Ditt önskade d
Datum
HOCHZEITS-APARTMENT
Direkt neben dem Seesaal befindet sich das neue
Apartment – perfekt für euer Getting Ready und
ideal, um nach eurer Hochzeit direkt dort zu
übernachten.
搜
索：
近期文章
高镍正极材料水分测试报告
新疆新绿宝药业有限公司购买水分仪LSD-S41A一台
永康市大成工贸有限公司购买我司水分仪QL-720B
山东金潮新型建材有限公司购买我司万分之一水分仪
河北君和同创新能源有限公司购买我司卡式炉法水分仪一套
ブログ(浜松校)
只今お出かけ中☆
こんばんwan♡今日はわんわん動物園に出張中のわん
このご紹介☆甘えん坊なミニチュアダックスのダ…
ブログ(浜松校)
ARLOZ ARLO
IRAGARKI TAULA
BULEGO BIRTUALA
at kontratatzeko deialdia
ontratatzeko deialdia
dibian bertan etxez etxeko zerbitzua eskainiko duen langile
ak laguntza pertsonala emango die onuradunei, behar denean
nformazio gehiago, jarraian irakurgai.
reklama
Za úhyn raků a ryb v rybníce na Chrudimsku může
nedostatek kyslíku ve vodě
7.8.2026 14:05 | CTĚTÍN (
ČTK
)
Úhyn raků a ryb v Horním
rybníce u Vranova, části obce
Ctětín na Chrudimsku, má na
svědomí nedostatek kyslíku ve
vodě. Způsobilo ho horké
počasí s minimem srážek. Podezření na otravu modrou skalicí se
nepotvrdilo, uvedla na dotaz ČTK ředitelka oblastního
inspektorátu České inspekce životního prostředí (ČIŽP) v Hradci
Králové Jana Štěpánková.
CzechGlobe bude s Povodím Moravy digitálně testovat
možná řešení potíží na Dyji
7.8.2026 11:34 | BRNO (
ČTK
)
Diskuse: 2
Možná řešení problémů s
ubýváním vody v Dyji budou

────────────────

### WHAT TO PRODUCE
Return the text of every entry above verbatim, keeping each line as it appears.

### TASK ANSWER
Ditt önskade d
Datum
HOCHZEITS-APARTMENT
Direkt neben dem Seesaal befindet sich das neue
Apartment – perfekt für euer Getting Ready und
ideal, um nach eurer Hochzeit direkt dort zu
übernachten.
搜
索：
近期文章
高镍正极材料水分测试报告
新疆新绿宝药业有限公司购买水分仪LSD-S41A一台
永康市大成工贸有限公司购买我司水分仪QL-720B
山东金潮新型建材有限公司购买我司万分之一水分仪
河北君和同创新能源有限公司购买我司卡式炉法水分仪一套
ブログ(浜松校)
只今お出かけ中☆
こんばんwan♡今日はわんわん動物園に出張中のわん
このご紹介☆甘えん坊なミニチュアダックスのダ…
ブログ(浜松校)
ARLOZ ARLO
IRAGARKI TAULA
BULEGO BIRTUALA
at kontratatzeko deialdia
ontratatzeko deialdia
dibian bertan etxez etxeko zerbitzua eskainiko duen langile
ak laguntza pertsonala emango die onuradunei, behar denean
nformazio gehiago, jarraian irakurgai.
reklama
Za úhyn raků a ryb v rybníce na Chrudimsku může
nedostatek kyslíku ve vodě
7.8.2026 14:05 | CTĚTÍN (
ČTK
)
Úhyn raků a ryb v Horním
rybníce u Vranova, části obce
Ctětín na Chrudimsku, má na
svědomí nedostatek kyslíku ve
vodě. Způsobilo ho horké
počasí s minimem srážek. Podezření na otravu modrou skalicí se
nepotvrdilo, uvedla na dotaz ČTK ředitelka oblastního
inspektorátu České inspekce životního prostředí (ČIŽP) v Hradci
Králové Jana Štěpánková.
CzechGlobe bude s Povodím Moravy digitálně testovat
možná řešení potíží na Dyji
7.8.2026 11:34 | BRNO (
ČTK
)
Diskuse: 2
Možná řešení problémů s
ubýváním vody v Dyji budou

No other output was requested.